_LISTED ENTRIES_.

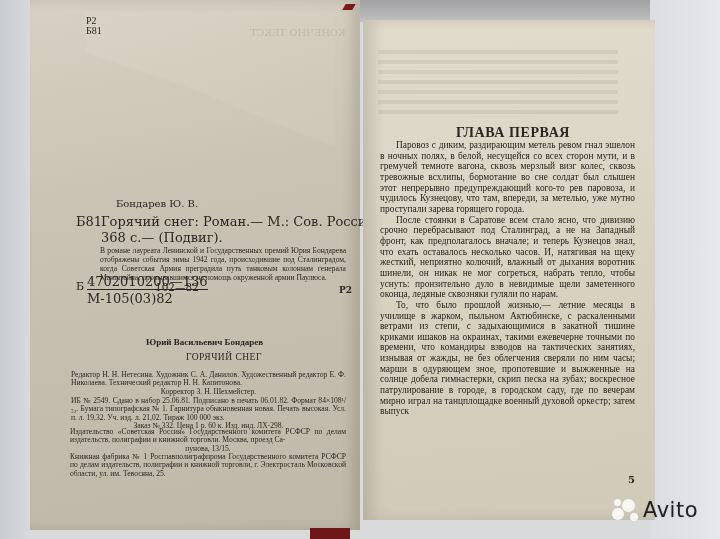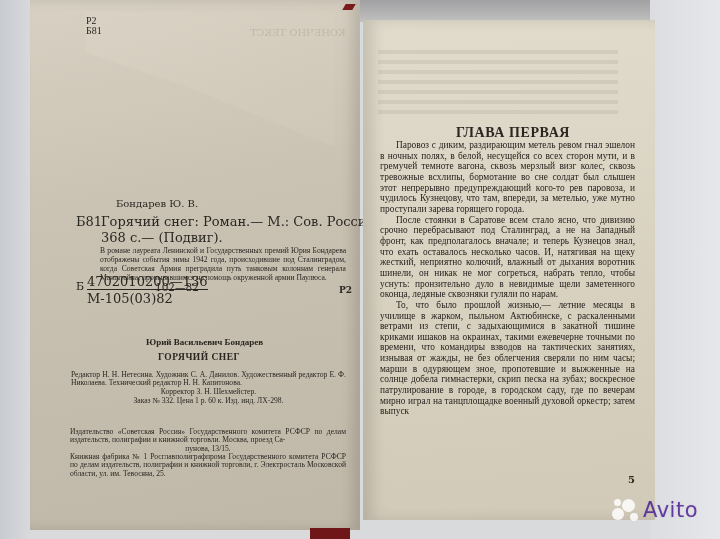--- a/index.html
+++ b/index.html
@@ -51,7 +51,7 @@
   .isbn-bbk { left:339px; top:286px; font-size:9px; font-weight:bold; }
 
   .imprint-author { left:146px; top:338px; font-size:9px; font-weight:bold; font-family:"Liberation Serif", serif; }
-  .imprint-title { left:158px; top:353px; font-size:9.5px; font-weight:bold; letter-spacing:.5px; font-family:"Liberation Serif", serif; }
+  .imprint-title { left:186px; top:353px; font-size:9.5px; font-weight:normal; letter-spacing:.5px; font-family:"Liberation Serif", serif; }
   .para-small { font-family:"Liberation Serif", serif; font-size:7.6px; line-height:8.3px; white-space:normal; text-align:justify; }
   .credits { left:71px; top:371px; width:275px; }
   .tech { left:71px; top:397px; width:275px; }

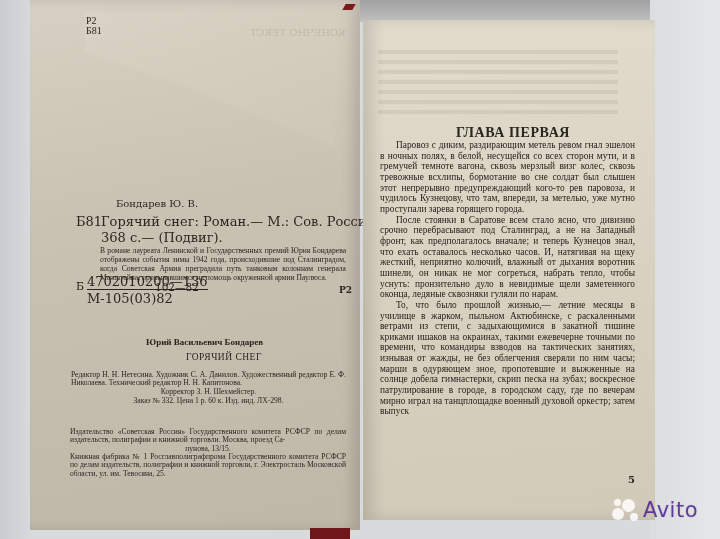--- a/index.html
+++ b/index.html
@@ -110,6 +110,7 @@
   <span class="center-last">Корректор З. Н. Шехмейстер.</span>
 </div>
 <div class="t para-small tech">
+  <span>ИБ № 2549. Сдано в набор 25.06.81. Подписано в печать 06.01.82. Формат 84×108¹/₃₂. Бумага типографская № 1. Гарнитура обыкновенная новая. Печать высокая. Усл. п. л. 19,32. Уч. изд. л. 21,02. Тираж 100 000 экз.</span>
   <span class="center-last">Заказ № 332. Цена 1 р. 60 к. Изд. инд. ЛХ-298.</span>
 </div>
 <div class="t para-small publisher">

_PROBLEM REQUIREMENTS_. The material above must be reproduced line for line, with the images omitted.

_OUTPUT FOR THIS TASK_.
--- a/index.html
+++ b/index.html
@@ -51,7 +51,7 @@
   .isbn-bbk { left:339px; top:286px; font-size:9px; font-weight:bold; }
 
   .imprint-author { left:146px; top:338px; font-size:9px; font-weight:bold; font-family:"Liberation Serif", serif; }
-  .imprint-title { left:158px; top:353px; font-size:9.5px; font-weight:bold; letter-spacing:.5px; font-family:"Liberation Serif", serif; }
+  .imprint-title { left:186px; top:353px; font-size:9.5px; font-weight:normal; letter-spacing:.5px; font-family:"Liberation Serif", serif; }
   .para-small { font-family:"Liberation Serif", serif; font-size:7.6px; line-height:8.3px; white-space:normal; text-align:justify; }
   .credits { left:71px; top:371px; width:275px; }
   .tech { left:71px; top:397px; width:275px; }

--- a/index.html
+++ b/index.html
@@ -110,6 +110,7 @@
   <span class="center-last">Корректор З. Н. Шехмейстер.</span>
 </div>
 <div class="t para-small tech">
+  <span>ИБ № 2549. Сдано в набор 25.06.81. Подписано в печать 06.01.82. Формат 84×108¹/₃₂. Бумага типографская № 1. Гарнитура обыкновенная новая. Печать высокая. Усл. п. л. 19,32. Уч. изд. л. 21,02. Тираж 100 000 экз.</span>
   <span class="center-last">Заказ № 332. Цена 1 р. 60 к. Изд. инд. ЛХ-298.</span>
 </div>
 <div class="t para-small publisher">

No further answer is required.